記述問題 1:
原文に基づいて、次の問いに答えてください。
(a) 県民に対して直属の上司みたいなえらそうなことをぬかしたとされるのは誰ですか。
(b) その憤懣が記された文章を読んで、筆者はどんな思いを噛みしめましたか。
(c) 筆者が呼びかけている三重県民は何人とされていますか。
記述問題 2:
原文の「そんなような次第ですから百八」から「う一心に努めたいと存じます。」までを一字一句変えずに書き写してください。

何を勘違いしてかどこぞの県民局のオバはんが役所の職員でもなんでもない県民に対して、直属の上司みたいなえらそうなことをぬかした

 といった憤懣の記された文章が、それどころか公開することすら憚られるような文言を綺羅星のごとくに鏤めた文章が記されておりまして、私は沈痛な思いを噛みしめました。ま、いろんな意味で沈痛だったわけですが。
 そんなような次第ですから百八十万三重県民のみなさん、県政に対する不満や憤懣やすっとこどっこいその他がございましたら、どうぞお気軽に不肖名 張市立図書館カリスマ改め癒し系嘱託までお寄せください。お役所のせいでささくれ毛羽立ちざらついたあなたの心に、たとえつかのまでも平安がもたらされるよう一心に努めたいと存じます。

抽出データ:
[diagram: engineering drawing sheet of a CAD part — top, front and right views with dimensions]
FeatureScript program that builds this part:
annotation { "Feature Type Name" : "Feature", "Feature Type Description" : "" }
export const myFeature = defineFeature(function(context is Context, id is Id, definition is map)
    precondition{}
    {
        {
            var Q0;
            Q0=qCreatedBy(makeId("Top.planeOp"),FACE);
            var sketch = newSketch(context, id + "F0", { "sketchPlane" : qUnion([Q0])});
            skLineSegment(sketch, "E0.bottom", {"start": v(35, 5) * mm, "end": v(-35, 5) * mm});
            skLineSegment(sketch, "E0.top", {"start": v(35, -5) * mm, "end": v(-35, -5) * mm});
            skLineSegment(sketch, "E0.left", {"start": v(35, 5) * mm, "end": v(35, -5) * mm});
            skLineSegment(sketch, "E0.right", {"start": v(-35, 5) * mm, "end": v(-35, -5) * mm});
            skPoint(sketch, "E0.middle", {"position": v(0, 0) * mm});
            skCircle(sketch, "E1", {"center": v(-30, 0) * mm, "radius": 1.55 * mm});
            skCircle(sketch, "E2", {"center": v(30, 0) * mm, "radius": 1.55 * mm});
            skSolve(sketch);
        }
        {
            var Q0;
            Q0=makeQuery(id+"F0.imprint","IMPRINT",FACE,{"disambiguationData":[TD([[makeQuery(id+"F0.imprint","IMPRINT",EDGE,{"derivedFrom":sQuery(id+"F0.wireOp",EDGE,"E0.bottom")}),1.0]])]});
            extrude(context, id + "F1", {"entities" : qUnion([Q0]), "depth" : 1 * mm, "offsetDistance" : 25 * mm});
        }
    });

解答全文 1:
(a) どこぞの県民局のオバはん
(b) 沈痛な思い
(c) 百八十万

解答全文 2:
そんなような次第ですから百八十万三重県民のみなさん、県政に対する不満や憤懣やすっとこどっこいその他がございましたら、どうぞお気軽に不肖名 張市立図書館カリスマ改め癒し系嘱託までお寄せください。お役所のせいでささくれ毛羽立ちざらついたあなたの心に、たとえつかのまでも平安がもたらされるよう一心に努めたいと存じます。